[Opening GIVEN TEXT section]

2) Rebuild and rezone smaller and denser, but stop at bike distances.
3) Rebuild and rezone smaller and denser, to walking distances. Walking distances have to be very dense because people walk slowly.
The first is unworkable - 2% of journeys done on bikes today is not going to boost to 90%+ journeys done on bikes just by taking the cars away. The distances in the world today are built for cars.
The second has all the costs of cars but on a smaller scale. It has all the costs of rebuilding and rezoning. It has all the social unfairness of still needing a personal transportation device. And on top of that it has all the problems of bikes that I've been listing because they're not very good compared to cars.
The third, done well, has the massive advantages that you don't need a vehicle and get more money in your pocket. The cost of having to use walking effort instead of driving is offset by the fact that you don't have to walk far. The disadvantages of not having a vehicle are traded off with the advantages of not needing a vehicle. More people get a first-class experience of life.
The first is cheap but it won't work. People need cars now because everything is so far apart and it was built far apart because everyone else has cars. The second and third are not going to happen because rebuilding is expensive and people don't want to give up their cars. But if they did happen, the second is a chance to make hundreds of millions of people's lives simpler, cheaper, easier, less hassle, and lower global resource use, not done, stopped short of that, deliberately to make people have to use bikes just for the sake of people using bikes. It's a /tragedy/.

[Closing GIVEN TEXT section]

TASKS FOR THIS EXERCISE -
#1 In the passage on rebuilding cities for bikes or walking, what share of journeys does it say are done on bikes today?
#2 Extend the passage on rebuilding cities for bikes or walking, starting right after its last sentence.

[Opening RECORD EXCERPTS section]

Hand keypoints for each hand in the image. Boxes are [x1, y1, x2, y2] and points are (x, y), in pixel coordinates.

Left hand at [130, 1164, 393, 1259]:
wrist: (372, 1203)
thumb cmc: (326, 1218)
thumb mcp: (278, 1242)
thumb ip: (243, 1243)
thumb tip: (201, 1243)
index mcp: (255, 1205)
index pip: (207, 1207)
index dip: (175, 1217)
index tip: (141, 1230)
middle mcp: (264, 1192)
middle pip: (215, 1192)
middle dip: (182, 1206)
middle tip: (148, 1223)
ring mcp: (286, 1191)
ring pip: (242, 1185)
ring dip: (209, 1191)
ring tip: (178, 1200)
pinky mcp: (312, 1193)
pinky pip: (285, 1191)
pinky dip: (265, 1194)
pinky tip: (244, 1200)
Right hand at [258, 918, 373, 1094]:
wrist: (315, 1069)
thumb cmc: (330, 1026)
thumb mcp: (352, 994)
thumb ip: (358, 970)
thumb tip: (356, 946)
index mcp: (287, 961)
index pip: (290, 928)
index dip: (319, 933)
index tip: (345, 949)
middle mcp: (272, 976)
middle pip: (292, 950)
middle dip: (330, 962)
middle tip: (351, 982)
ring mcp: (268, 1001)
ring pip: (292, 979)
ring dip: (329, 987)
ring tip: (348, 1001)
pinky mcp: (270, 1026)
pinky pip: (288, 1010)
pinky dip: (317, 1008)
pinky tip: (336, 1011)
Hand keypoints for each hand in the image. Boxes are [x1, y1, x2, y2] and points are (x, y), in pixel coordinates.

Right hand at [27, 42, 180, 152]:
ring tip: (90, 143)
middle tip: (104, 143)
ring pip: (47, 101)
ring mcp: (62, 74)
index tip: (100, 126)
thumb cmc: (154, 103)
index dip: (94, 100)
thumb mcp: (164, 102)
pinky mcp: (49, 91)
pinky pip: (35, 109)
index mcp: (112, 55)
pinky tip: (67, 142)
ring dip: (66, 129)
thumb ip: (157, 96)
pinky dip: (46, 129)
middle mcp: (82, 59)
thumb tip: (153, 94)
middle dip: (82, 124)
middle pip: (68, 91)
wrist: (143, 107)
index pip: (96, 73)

[Closing RECORD EXCERPTS section]

ANSWERS FOR THIS EXERCISE -
#1 2%

#2
Even if the third happened perfectly, that wouldn't stop you from riding your bike to work. What it would mean is you wouldn't have to. Most people wouldn't have to, and wouldn't. If the second happened, it would mean most people couldn't avoid riding a bike to work because work was deliberately zoned too far to walk to prop up bike use.
> yet I keep pointing out consistently that I'm primarily focused on bikes vs cars
I'm primarily focused on humans vs vehicles. Bikes and cars both go on the vehicle side. I criticised biking to work, I have kept criticising biking in every reply, that's not moving goalposts unless you think I was cricitising bikes in favour of cars - I wasn't, I was just criticising bikes. Like the parent three posts to that one is "There's also a lot more people biking now and I'm hopeful that it will help shape future legislation to make the city even more bike friendly" - why? Why hope to make legislation to make the city more bike friendly instead of hoping to make the city rezone so people can live and work close enough that they don't need vehicles? "I want to see more bikes" why do you?